» PROBLEM A:
Rewrite the paragraph of the Antero Midstream excerpt that begins "The formula for improving capital efficiency" as a short bulleted list that keeps its main facts.

Balance sheet strength has always been a key strategy for Antero Midstream, stemming all the way back to our 2014 IPO, where we left $250 million in extra cash on the balance sheet to fund the visible organic opportunities.

Our balance sheet strength and flexibility has always put us in a position where we do not have to choose between balance sheet, stability and distribution growth as we have seen with some of our peers.

In summary, our unchanged strategy has served our unitholders, including Antero Resources, very well and uniquely positions us to deliver peer-leading distribution growth going forward. Now let's move on to the continued productivity gains we are seeing from AR's higher intensity completions.

On Slide #2, titled Higher Intensity Completions Are Increasing EURs, we have provided an updated chart showing the impact we are seeing from various profit intensity levels in the Marcellus.

The black dash line represents a 2.0 Bcf per thousand feet of lateral EUR type curve and the green line demonstrates that aggregate production from our 1,500 pound per foot advanced completions, dating back to early 2016, support that type curve.

The red and blue lines represent the average cumulative wellhead production per well for 1,875 and 2,500 pound per foot completions. As you recall, we showed this same slide during the second quarter earnings call and the 2,500 pound per foot completions were still in the very early innings of production.

As you can see now from the update, the 2,500-pound completions continue to significantly outperform the 2.0 Bcf per thousand wellhead type curve by an average of 17%, with approximately 243 days of production.

While it is still early as it relates to assigning a new type curve to 2,500 per foot completions, we remain positive about the benefits of the increased profit intensity. To further touch on this point, I'll point you to Slide #3, titled Midstream Capital Efficiencies Continue to Improve.

The formula for improving capital efficiency at AM is simple, longer lateral wells, increasing recoveries per well and increasing wells per pad, all combined for ever-growing capital efficiency. We have increased our lateral lengths and EURs per thousand foot by over 24% and 41%, respectively, since 2014.

This ultimately results in more volumes gathered and compressed through AM's infrastructure that consists of the same mileage of pipelines or compressor station capacity, its incremental volume. Concept is identical for increasing the number of wells per pad, which have increased 50% since 2014.

Instead of investing capital to connect 3 pads to AM's gathering system, we are now able to invest less capital that connect and service 2 larger pads that will produce the same volume.

[Bounding-box records]
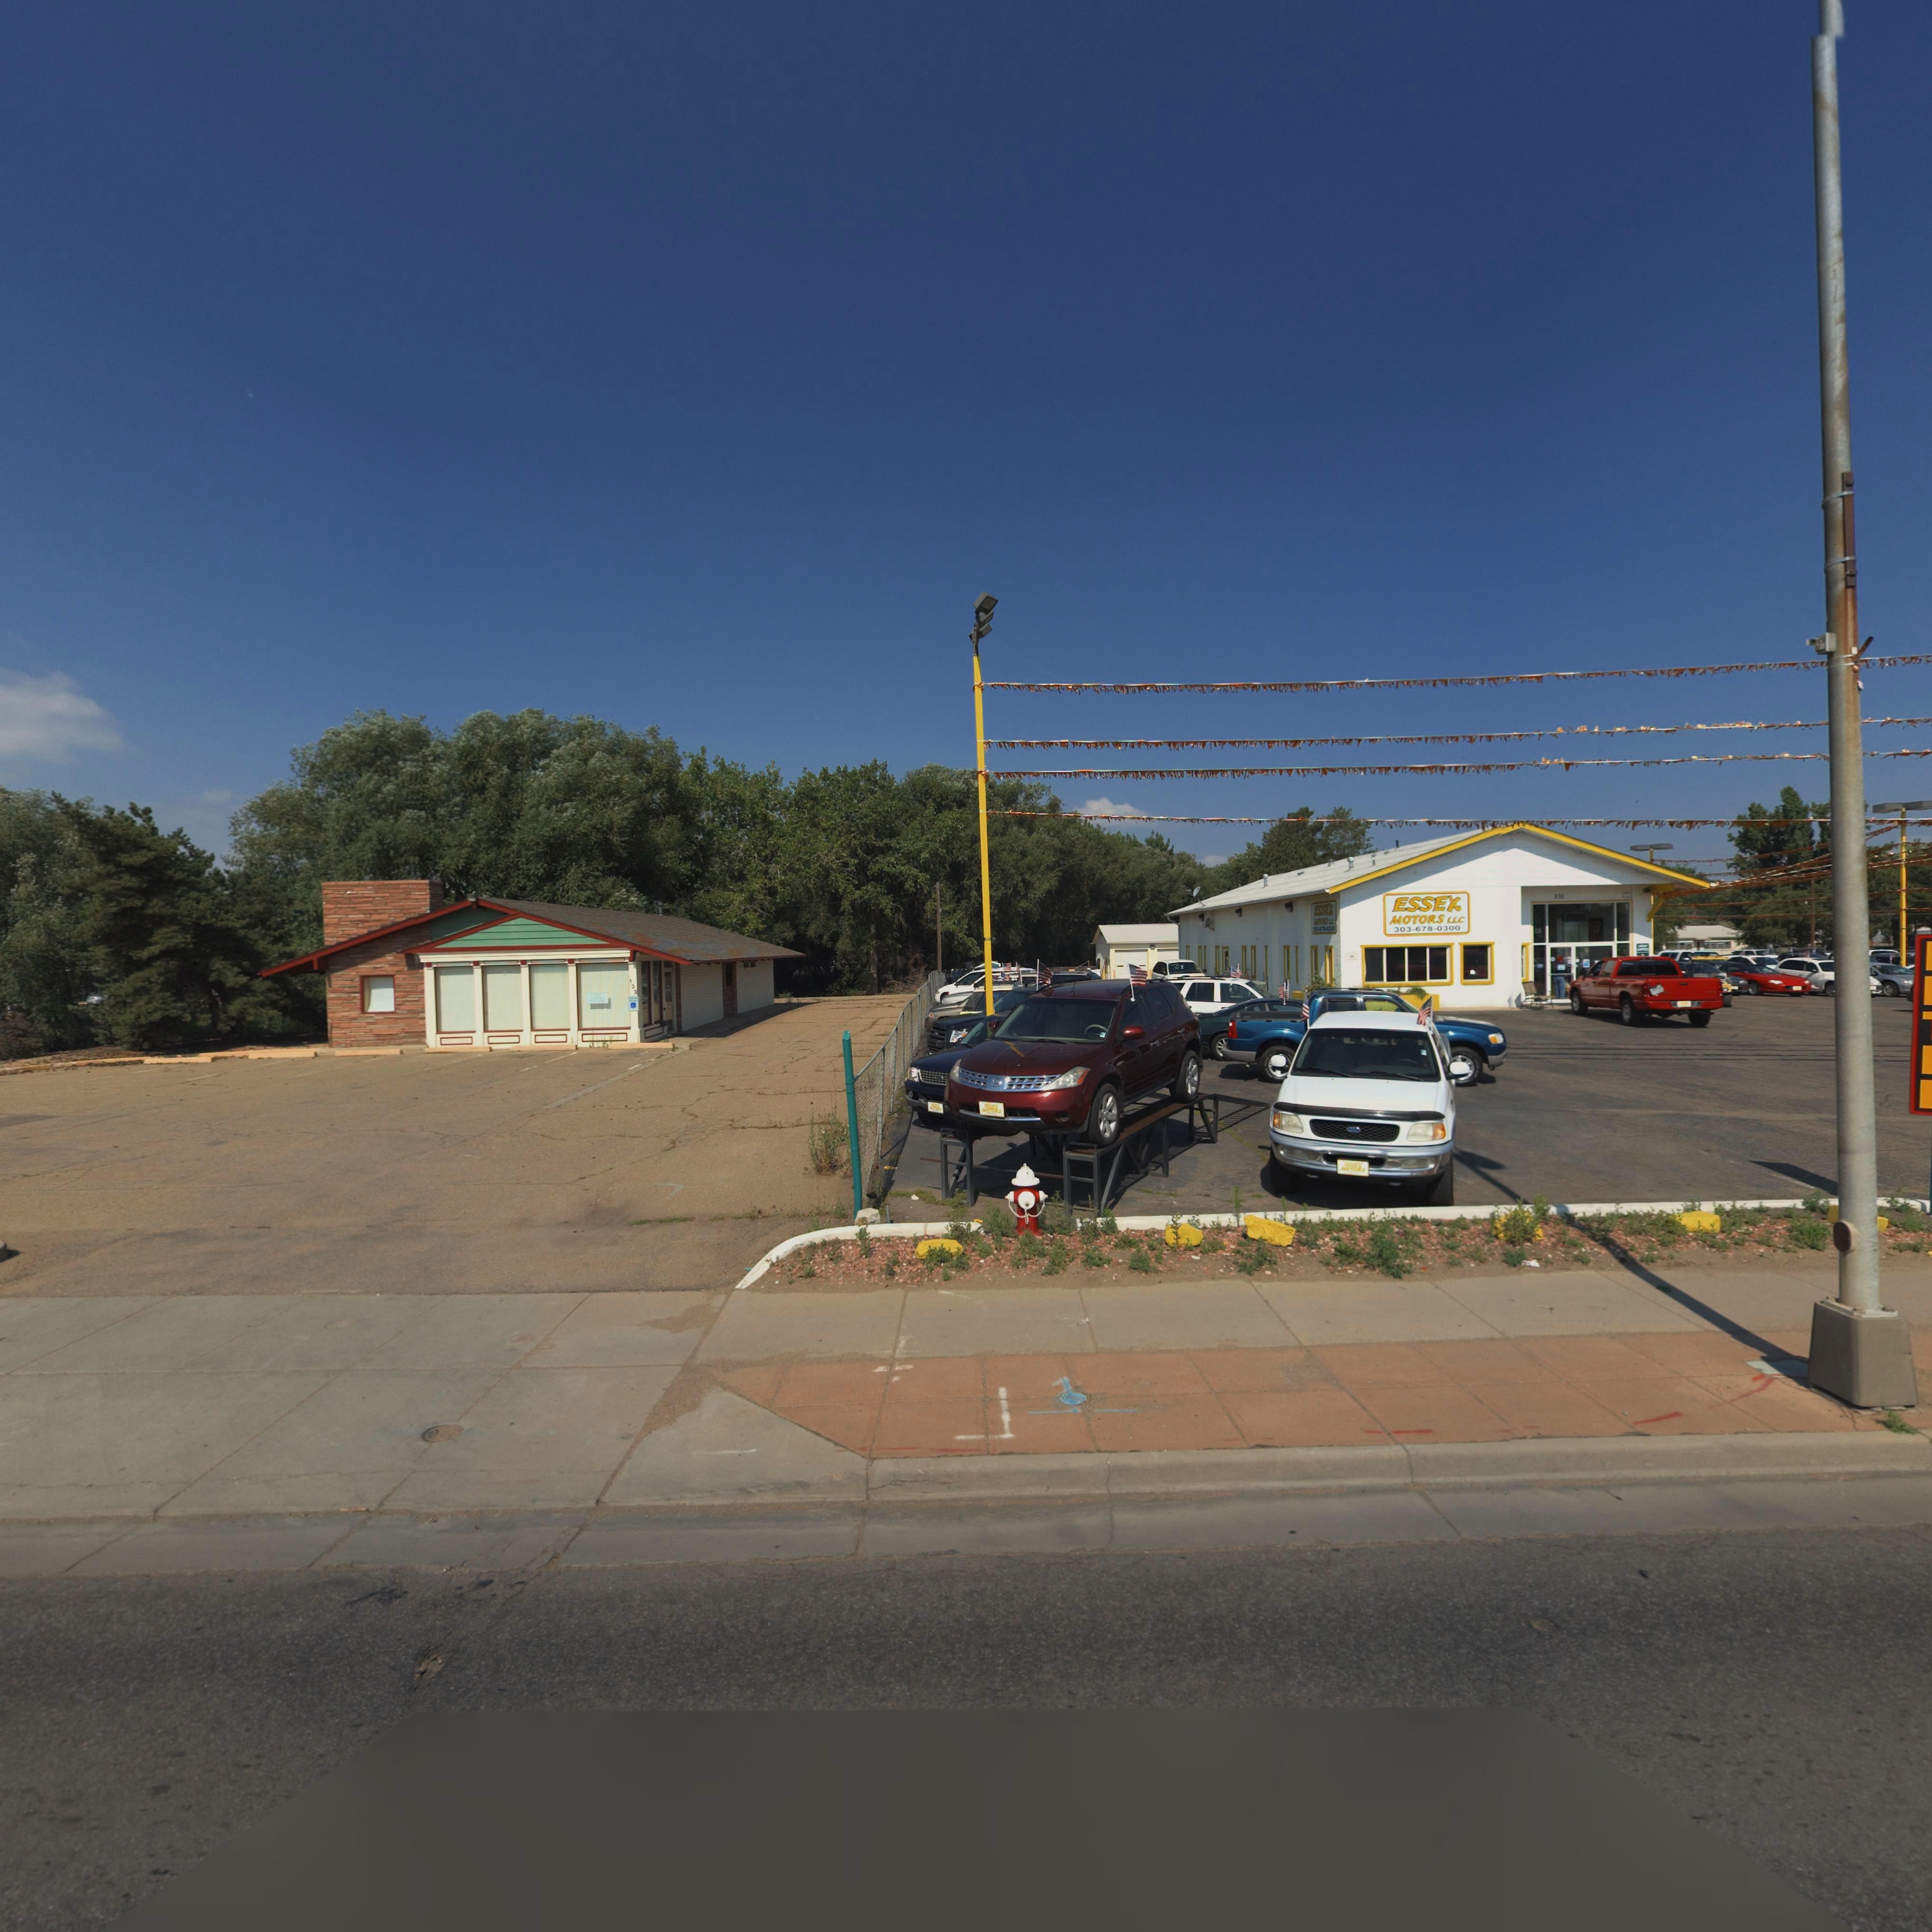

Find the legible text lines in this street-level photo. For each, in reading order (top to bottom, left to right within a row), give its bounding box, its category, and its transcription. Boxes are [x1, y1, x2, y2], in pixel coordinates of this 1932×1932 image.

[1554, 893, 1564, 898] StreetNumber: 131
[1314, 903, 1333, 916] BusinessName: ESSEX
[1391, 895, 1462, 912] BusinessName: ESSEX
[1313, 917, 1334, 926] BusinessName: ****RS ***
[1389, 914, 1465, 925] BusinessName: MOTORS LLC
[629, 979, 637, 994] StreetNumber: 133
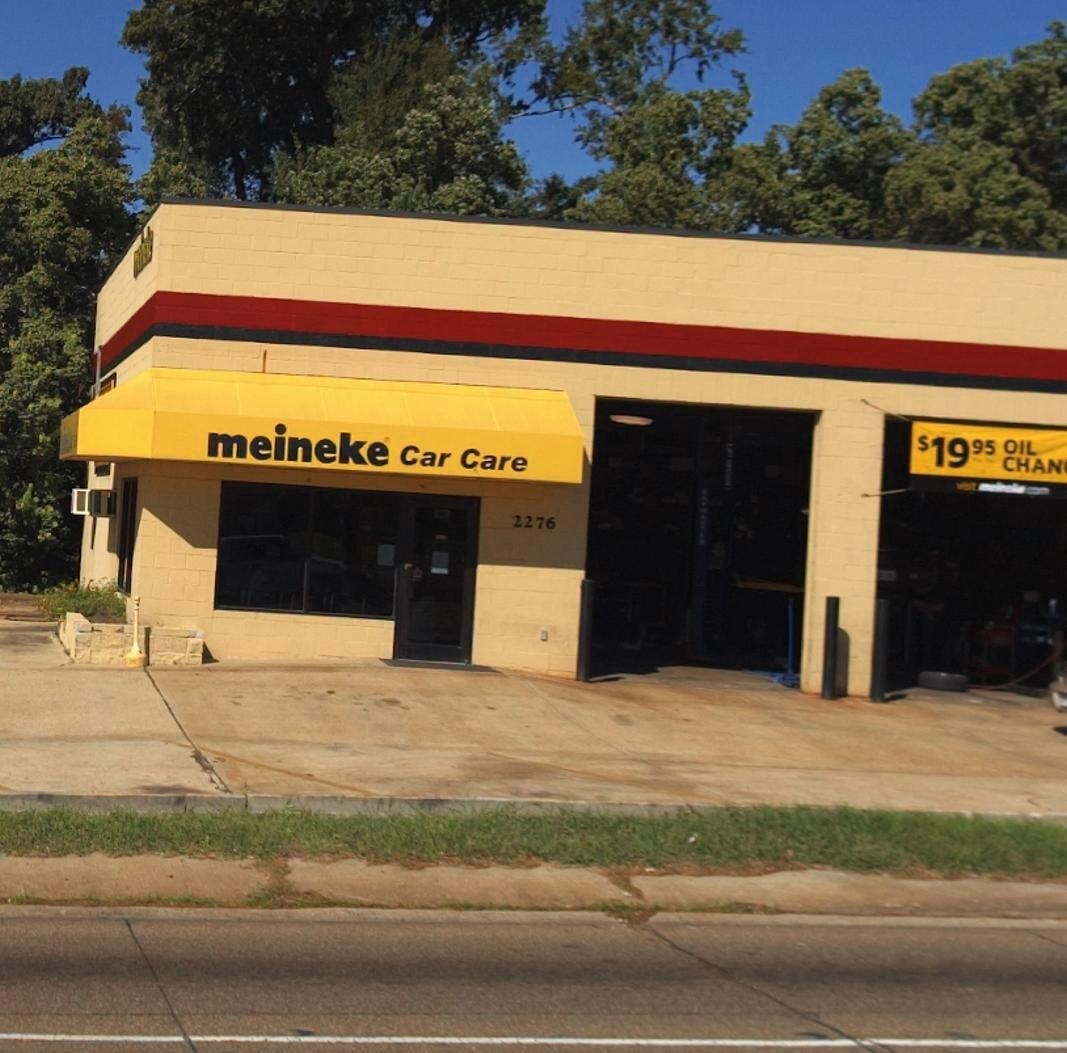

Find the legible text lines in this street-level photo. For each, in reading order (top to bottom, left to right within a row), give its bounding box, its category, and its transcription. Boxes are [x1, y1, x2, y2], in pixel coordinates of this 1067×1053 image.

[205, 421, 530, 476] None: meineke Car Care
[929, 432, 972, 471] None: 19
[969, 435, 999, 458] None: 95
[999, 434, 1041, 458] None: OIL
[1000, 455, 1065, 478] None: CHAN
[510, 512, 559, 532] StreetNumber: 2276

» PROBLEM B:
Please give again every line of the bounding-box records above, word for word, leaving the pictures out of your answer.

» WRITTEN ANSWER A:
- AM improves capital efficiency through longer lateral wells, higher recoveries per well, and more wells per pad.
- Since 2014, lateral lengths have increased by over 24%.
- Since 2014, EURs per thousand feet have increased by over 41%.

» WRITTEN ANSWER B:
Find the legible text lines in this street-level photo. For each, in reading order (top to bottom, left to right within a row), give its bounding box, its category, and its transcription. Boxes are [x1, y1, x2, y2], in pixel coordinates of this 1932×1932 image.

[1554, 893, 1564, 898] StreetNumber: 131
[1314, 903, 1333, 916] BusinessName: ESSEX
[1391, 895, 1462, 912] BusinessName: ESSEX
[1313, 917, 1334, 926] BusinessName: ****RS ***
[1389, 914, 1465, 925] BusinessName: MOTORS LLC
[629, 979, 637, 994] StreetNumber: 133

Find the legible text lines in this street-level photo. For each, in reading order (top to bottom, left to right within a row), give its bounding box, its category, and its transcription. Boxes are [x1, y1, x2, y2], in pixel coordinates of this 1067×1053 image.

[205, 421, 530, 476] None: meineke Car Care
[929, 432, 972, 471] None: 19
[969, 435, 999, 458] None: 95
[999, 434, 1041, 458] None: OIL
[1000, 455, 1065, 478] None: CHAN
[510, 512, 559, 532] StreetNumber: 2276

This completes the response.